■ Task prompt
Write the data out again exactly, dropping any images it holds.

■ Data segment
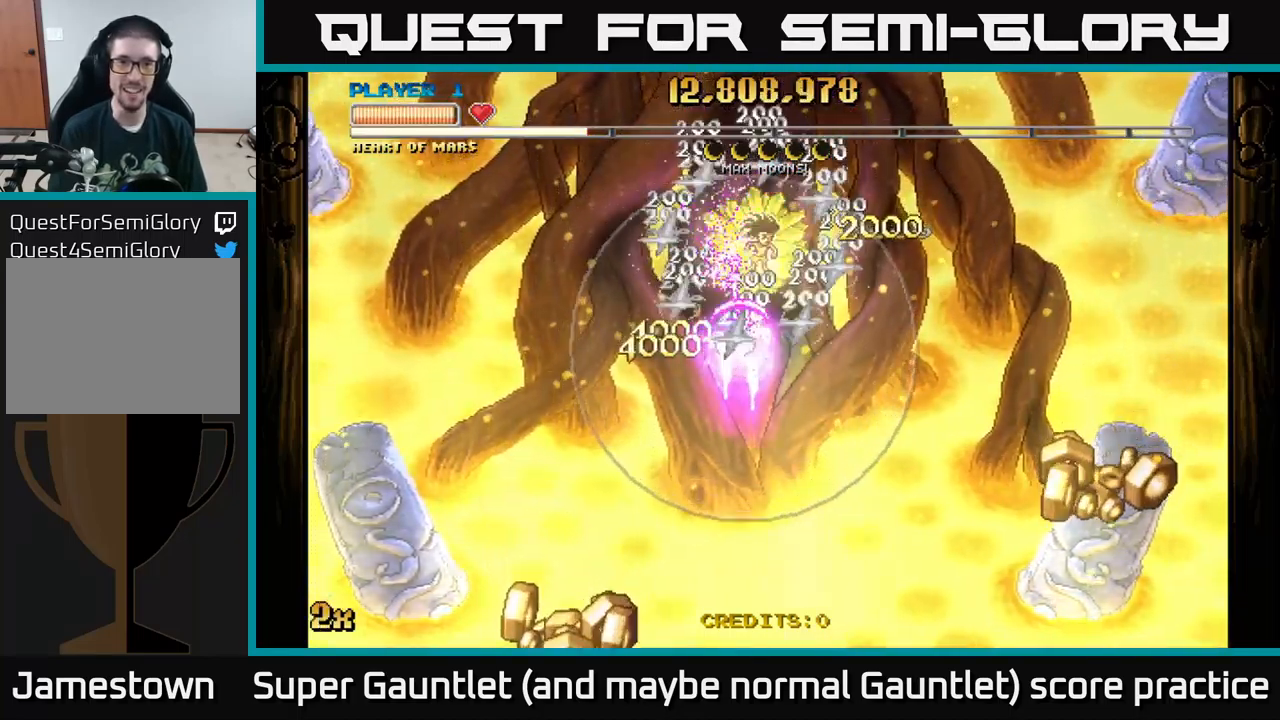
{"buttons": ["A"], "left_stick": "up", "right_stick": "center", "events": [[167, "left_stick", "left"], [250, "left_stick", "up"]]}
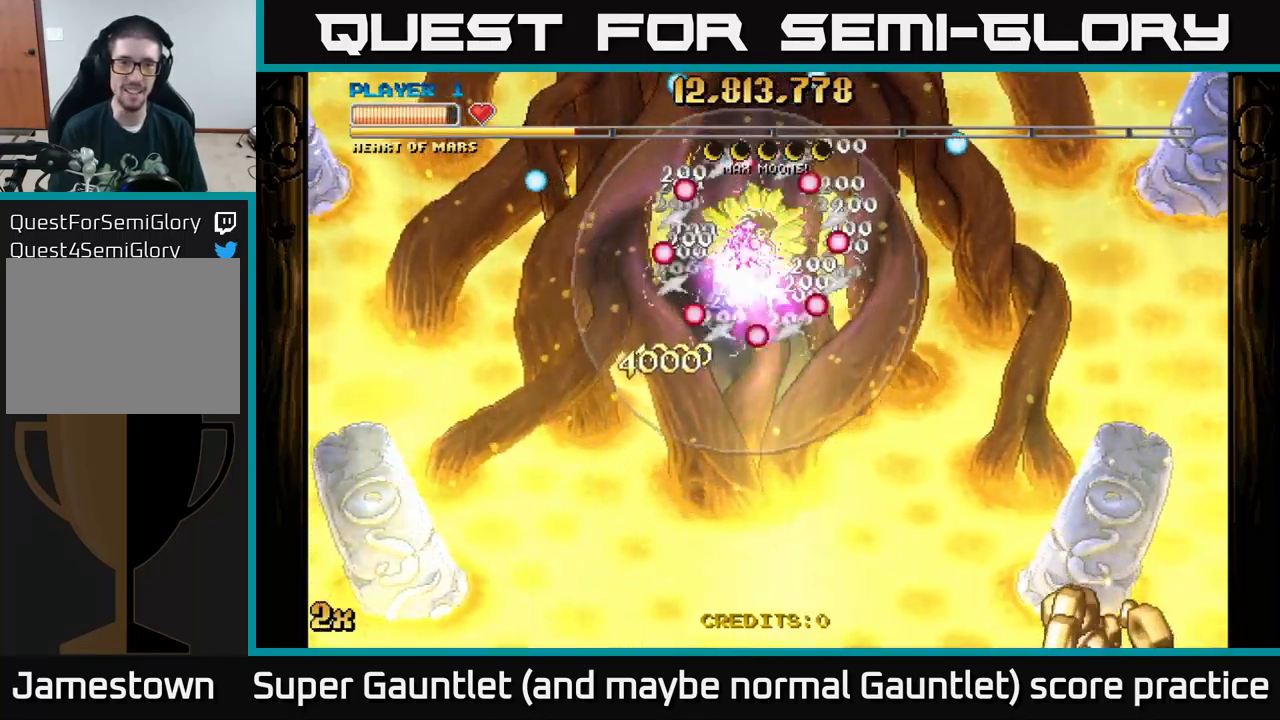
{"buttons": ["A"], "left_stick": "left", "right_stick": "center", "events": [[34, "left_stick", "left"], [150, "left_stick", "down"], [217, "left_stick", "right"], [267, "left_stick", "up-right"], [417, "left_stick", "up-left"], [484, "left_stick", "left"]]}
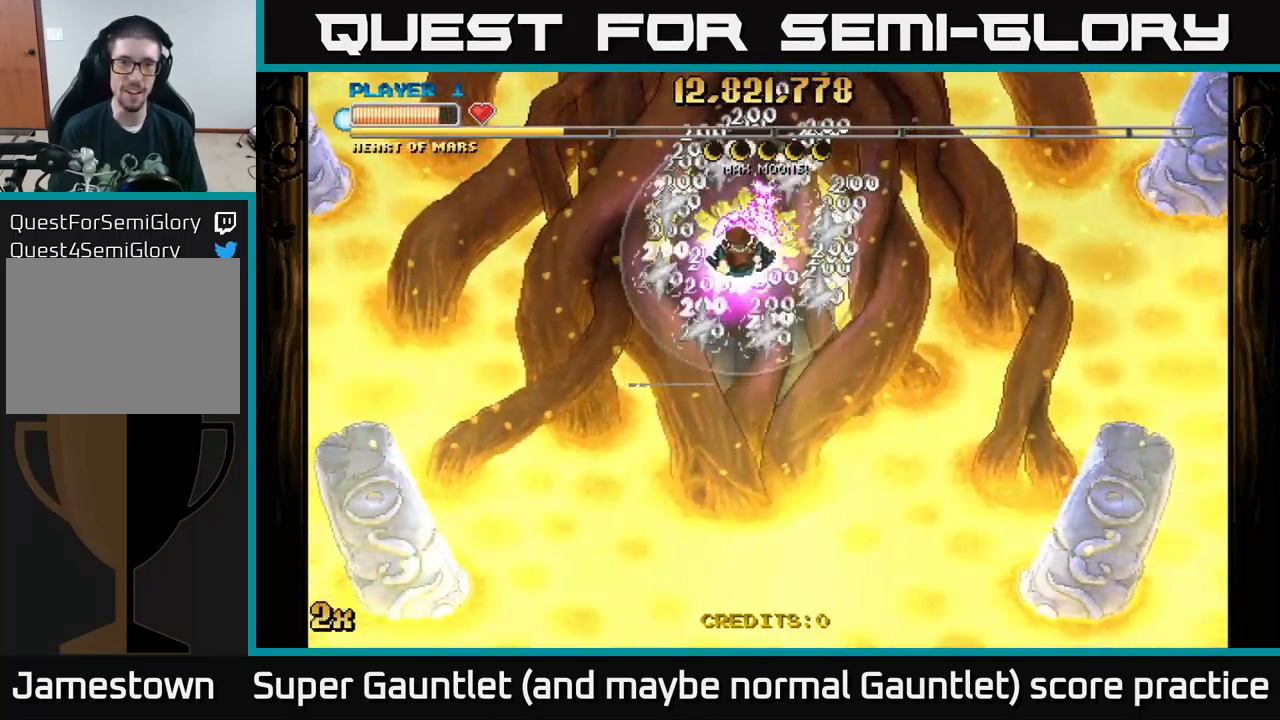
{"buttons": ["A"], "left_stick": "right", "right_stick": "center", "events": [[384, "left_stick", "right"], [400, "X", "down"], [500, "X", "up"]]}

■ Worked solution
{"buttons": ["A"], "left_stick": "up", "right_stick": "center", "events": [[167, "left_stick", "left"], [250, "left_stick", "up"]]}
{"buttons": ["A"], "left_stick": "left", "right_stick": "center", "events": [[34, "left_stick", "left"], [150, "left_stick", "down"], [217, "left_stick", "right"], [267, "left_stick", "up-right"], [417, "left_stick", "up-left"], [484, "left_stick", "left"]]}
{"buttons": ["A"], "left_stick": "right", "right_stick": "center", "events": [[384, "left_stick", "right"], [400, "X", "down"], [500, "X", "up"]]}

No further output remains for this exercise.